Even a country cabin with no running water can benefit from Go-Stone, adding color, texture and creating an unforgettable ambiance. In fact for Tim Streisel, the “bigger in real life” fireplace he’s built in his small self-constructed wooden cabin on a wooded lake lot in Missouri is a pivotal feature, and one that he and his wife Kelly are extremely proud of. Check out his entire blog covering his project here.
An electrical engineer, Tim bought the lot in July 2012, and instead of using a camper at weekends, he decided to build a barn-type shed. He could buy a shell for $6500, but realized he would cut costs dramatically by doing it himself, with a little help from some friends.
The bedroom would be upstairs, and an open-plan living area downstairs. There would be a fireplace in one corner, finished with rock veneer.
Building began a year later, in July 2013, while they camped on the lot at weekends and over holidays, always relying on good weather.
Tim admits in his blog that he stressed for about two years about how to do the fireplace.
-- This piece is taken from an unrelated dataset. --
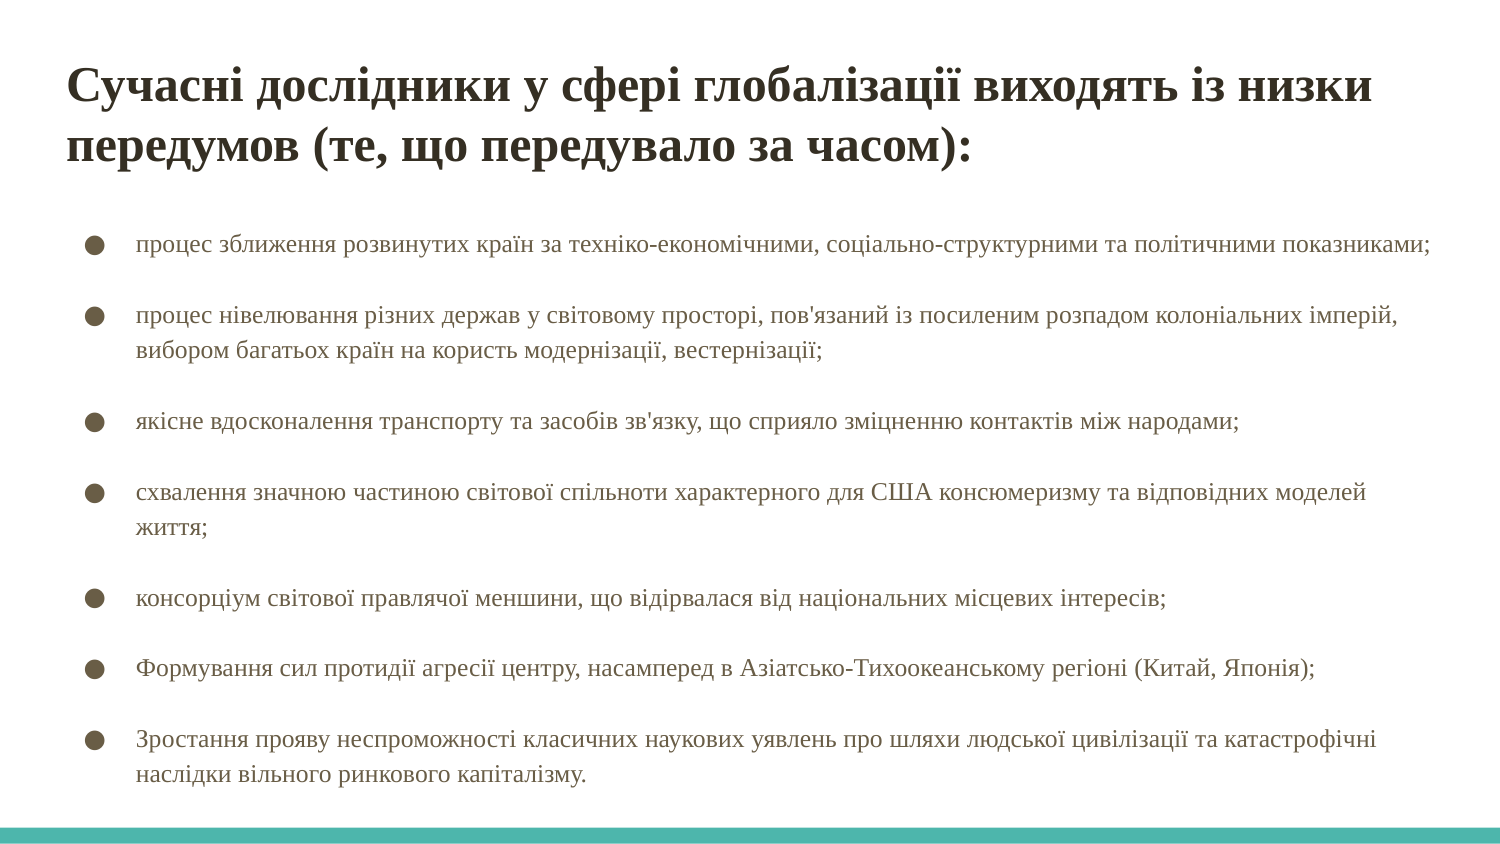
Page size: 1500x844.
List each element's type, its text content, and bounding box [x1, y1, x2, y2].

title Сучасні дослідники у сфері глобалізації виходять із низки передумов (те, що передувало за часом): [51, 36, 1449, 190]
list процес зближення розвинутих країн за техніко-економічними, соціально-структурними та політичними показниками; процес нівелювання різних держав у світовому просторі, пов'язаний із посиленим розпадом колоніальних імперій, вибором багатьох країн на користь модернізації, вестернізації; якісне вдосконалення транспорту та засобів зв'язку, що сприяло зміцненню контактів між народами; схвалення значною частиною світової спільноти характерного для США консюмеризму та відповідних моделей життя; консорціум світової правлячої меншини, що відірвалася від національних місцевих інтересів; Формування сил протидії агресії центру, насамперед в Азіатсько-Тихоокеанському регіоні (Китай, Японія); Зростання прояву неспроможності класичних наукових уявлень про шляхи людської цивілізації та катастрофічні наслідки вільного ринкового капіталізму. [51, 207, 1449, 821]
He even had nightmares that it would turn out badly. “I didn’t know if I would be able to pull it off.”
From the start his original idea was to cover the timber framework of the fireplace surround with cement board and a rock veneer – preferably using suitable rocks from the property. But all basic construction work would have be completed before real decisions could be made about the feature fireplace.
Tim already had a propane, vent-free unit that slotted neatly into the fireplace, and the first fire was lit that November. Because it produced too much heat, the couple decided to use it for “a quick heat-up and for ambiance.” Ceramic heaters would be used as the main heat source. But in the meantime, the living room remained unfinished, with lawn chairs serving seating needs. While rock wool turned out to be a good way to simulate glowing embers, the fireplace was still a largely hollow skeleton.
By the end of December Tim was ready to get started on laying his rock veneer. He declared to Kelly that he wanted it to look like stacked stone rather than field stone, to meet the “modern rustic” aesthetic he was aiming for throughout the cabin.
Acknowledging the fact that he had no stone masonry skills, he soon abandoned the idea of using stone off the lot, and started looking for faux stone options.
The first product he found incorporated mounting wires cast into the manufactured stone. It seemed simple to install, though Tim felt it looked a little “flat” without the variations of genuine stone. Two negatives were:
- The price – it was going to cost him close to $700 to complete the fireplace.
- He discovered that inadvertently pressing the stone too much, tended to move it enough to spoil the illusion.
That’s when he found Native Custom Stone’s Go-Stone. Lightweight, effective, and easy to stick on cement board or drywall using a mastic tile adhesive, he was delighted to find it was a “green” product made from recycled rubber tires. Better still it wouldn’t cost him more than about $300 to complete the project.
So the first cabin project scheduled for 2016 was the Go-Stone fireplace installation, and Tim only has praise for the product. For instance he says:
- Bought from Home Depot, the packaging is excellent.
- The stones feel just like stone, in spite of being made of rubber.
- The variations in depth are incredibly realistic.
- Shading and color variations are impressive.
- No one piece of “stone” looks like another.
- Texture on the back of each unit maximizes adhesion.
Installation is shown step-by-step on his blog, together with comments and advice for others wanting achieve the same awesome effect:
- The stone is easy to cut but does create a lot of dust. So wear safety glasses.
- Measuring and cutting takes “a bit of time,” but they are quick and easy to lay.
- Keeping the stone level is vital; check every row.
- Painting the board a dark color prior to installation will help hide gaps.
- If you use mortar to fill gaps, let it dry and harden and chip the excess off. Wiping it gets messy.
While Tim had lots of help building the shell of their country cabin, the fireplace was a dual effort between him and Kelly.
“I feel a strange sense of pride in knowing that we did it ourselves.”